Northern Environmental researchers also found stones in the channel beneath a railroad bridge, and stones on the creek bed of a horse farm, providing a crossing for animals.
Such obstacles could be eliminated by removing the stone, Holschbach said.
“We’ve already talked to members of the Ulao Creek Partnership about helping us remove some of those,” he said. The partnership is a local organization of creek property owners and other county residents.
Buser recalled northern spawning in a low-lying field of a relative’s farm adjacent to a stream designated in the report as unnamed creek 2. It is known locally as the Highway W creek. The stream begins northeast of the intersection of Meadow Lark Road and state Highway 57 and flows south to its confluence with the Milwaukee River north of Saukville.
Finding barriers
There are historical reports of northern pike migrating upstream north of Hawthorne Drive.

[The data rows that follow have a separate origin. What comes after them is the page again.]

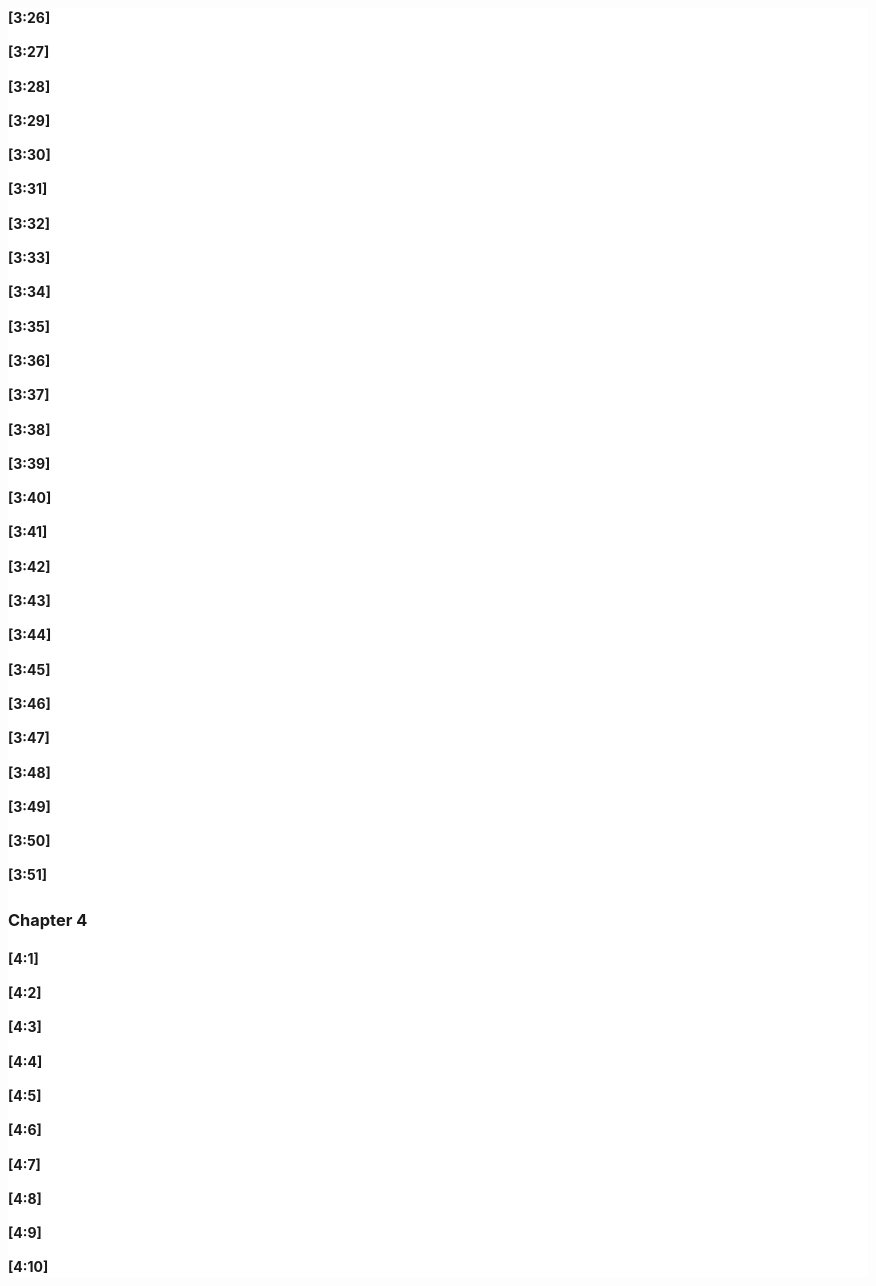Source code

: **[3:26]** 

**[3:27]** 

**[3:28]** 

**[3:29]** 

**[3:30]** 

**[3:31]** 

**[3:32]** 

**[3:33]** 

**[3:34]** 

**[3:35]** 

**[3:36]** 

**[3:37]** 

**[3:38]** 

**[3:39]** 

**[3:40]** 

**[3:41]** 

**[3:42]** 

**[3:43]** 

**[3:44]** 

**[3:45]** 

**[3:46]** 

**[3:47]** 

**[3:48]** 

**[3:49]** 

**[3:50]** 

**[3:51]** 

### Chapter 4

**[4:1]** 

**[4:2]** 

**[4:3]** 

**[4:4]** 

**[4:5]** 

**[4:6]** 

**[4:7]** 

**[4:8]** 

**[4:9]** 

**[4:10]**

The survey confirmed six barriers to migration. Among them is an accumulation of sediment pushed out of the culverts beneath Highway 57 and mounds of sediment upstream of Willow Road.
Ryan McCone, a natural resources scientist at Northern Environmental, has heard stories of northern pike spawning along the stream that drains Mud Lake.
“There used to be a pike run all the way up to Mud Lake,” McCone said. The outlet stream is a tributary of Cedar Creek.
The study revealed nine impediments to fish movement along the narrow waterway between Cedar Creek and Mud Lake.
One is an old concrete and stone farm bridge on the brink of collapse slightly downstream of the lake. Another is an old culvert crossing the stream about 1,000 feet north of its confluence with Cedar Creek. Sediment has accumulated in culverts beneath county Highway NN.
The DNR would encourage other counties in the region to complete similar surveys for fish barriers on small streams, Wawrzyn said.
“Many of the smaller streams are intermittent, without water flow later in summer,” he said. Yet, those seasonal streams would provide spawning habitat in late March and April if the fish could reach them.